In the 5th Century BC, Prince Gautama belonged to the Shakya clan of northern India. At the age of 19, he escaped over the palace wall at midnight and fled to Mount Dandoku, where he shaved his head and spent the next six years engaged in harsh ascetic practices. Not finding the answer to his question, "Why is there suffering?," he sat beneath the Bodhi Tree and resolved to meditate until he realized his answer. Legend has it that while he sat, spiders spun webs between his eyebrows, birds took up residence in a nest on top of his head, and reeds grew up around him, but he sat erect and immovably still for six more years.
In his 30th year, on the 8th day of the 12th month, Gautama awakened to his true self and became Shakyamuni ("Jewel of the Shakya Clan") Buddha upon seeing the morning star, saying, "How marvelous!
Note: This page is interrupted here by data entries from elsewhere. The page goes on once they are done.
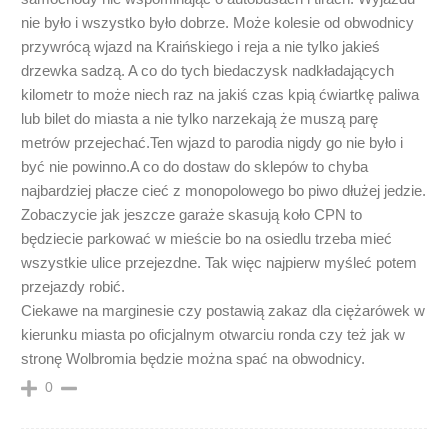
nie było i wszystko było dobrze. Może kolesie od obwodnicy
przywrócą wjazd na Kraińskiego i reja a nie tylko jakieś
drzewka sadzą. A co do tych biedaczysk nadkładających
kilometr to może niech raz na jakiś czas kpią ćwiartkę paliwa
lub bilet do miasta a nie tylko narzekają że muszą parę
metrów przejechać.Ten wjazd to parodia nigdy go nie było i
być nie powinno.A co do dostaw do sklepów to chyba
najbardziej płacze cieć z monopolowego bo piwo dłużej jedzie.
Zobaczycie jak jeszcze garaże skasują koło CPN to
będziecie parkować w mieście bo na osiedlu trzeba mieć
wszystkie ulice przejezdne. Tak więc najpierw myśleć potem
przejazdy robić.
Ciekawe na marginesie czy postawią zakaz dla ciężarówek w
kierunku miasta po oficjalnym otwarciu ronda czy też jak w
stronę Wolbromia będzie można spać na obwodnicy.
0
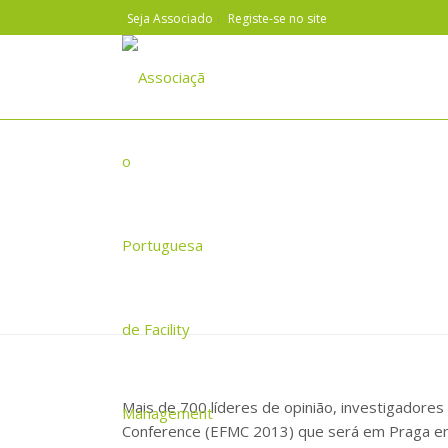
Seja Associado
Registe-se no site
EFMC 2013 PRAGA: CALL FOR
Mais de 700 líderes de opinião, investigadores
Conference (EFMC 2013) que será em Praga e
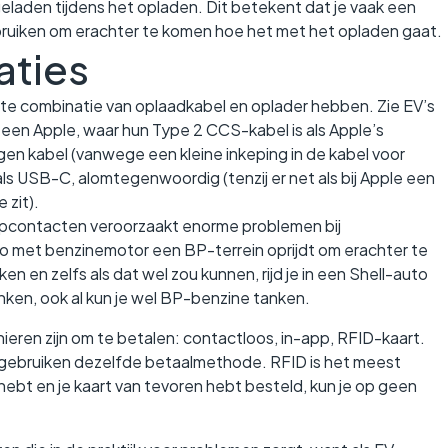
geladen tijdens het opladen. Dit betekent dat je vaak een
ruiken om erachter te komen hoe het met het opladen gaat.
aties
ste combinatie van oplaadkabel en oplader hebben. Zie EV’s
s een Apple, waar hun Type 2 CCS-kabel is als Apple’s
gen kabel (vanwege een kleine inkeping in de kabel voor
ls USB-C, alomtegenwoordig (tenzij er net als bij Apple een
 zit).
opcontacten veroorzaakt enorme problemen bij
uto met benzinemotor een BP-terrein oprijdt om erachter te
 en zelfs als dat wel zou kunnen, rijd je in een Shell-auto
nken, ook al kun je wel BP-benzine tanken.
eren zijn om te betalen: contactloos, in-app, RFID-kaart.
ions gebruiken dezelfde betaalmethode. RFID is het meest
hebt en je kaart van tevoren hebt besteld, kun je op geen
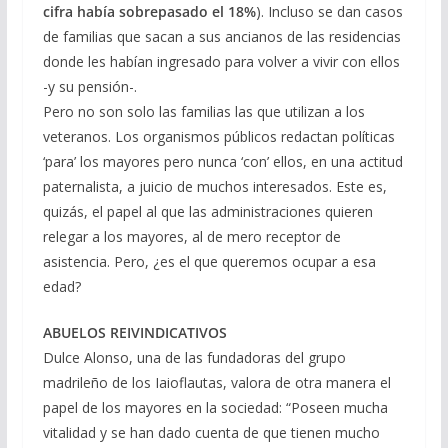
cifra había sobrepasado el 18%
). Incluso se dan casos
de familias que sacan a sus ancianos de las residencias
donde les habían ingresado para volver a vivir con ellos
-y su pensión-.
Pero no son solo las familias las que utilizan a los
veteranos. Los organismos públicos redactan políticas
‘para’ los mayores pero nunca ‘con’ ellos, en una actitud
paternalista, a juicio de muchos interesados. Este es,
quizás, el papel al que las administraciones quieren
relegar a los mayores, al de mero receptor de
asistencia. Pero, ¿es el que queremos ocupar a esa
edad?
ABUELOS REIVINDICATIVOS
Dulce Alonso, una de las fundadoras del grupo
madrileño de los Iaioflautas, valora de otra manera el
papel de los mayores en la sociedad: “Poseen mucha
vitalidad y se han dado cuenta de que tienen mucho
I, together with the whole of the great earth and all its sentient beings, have simultaneously realized enlightenment."
How could his realization have been shared simultaneously with all other sentient beings unless, in his enlightened state, he saw no distinction between his self and all other sentient beings? What if this loss of distinction between self and other was itself the enlightenment experience?
Later, he recalled, "When the bright star appeared, I together with all sentient beings attained the way." Zen Master Dogen notes (in Dharma Hall Discourse 37 of the Eihei Koroku, for those of you who care), "Originally there was no great way; however, today for the first time, old sage Shakyamuni appears. What is it he calls sentient beings, and what is it he calls the way, and its attainment? Speak immediately, speak immediately!"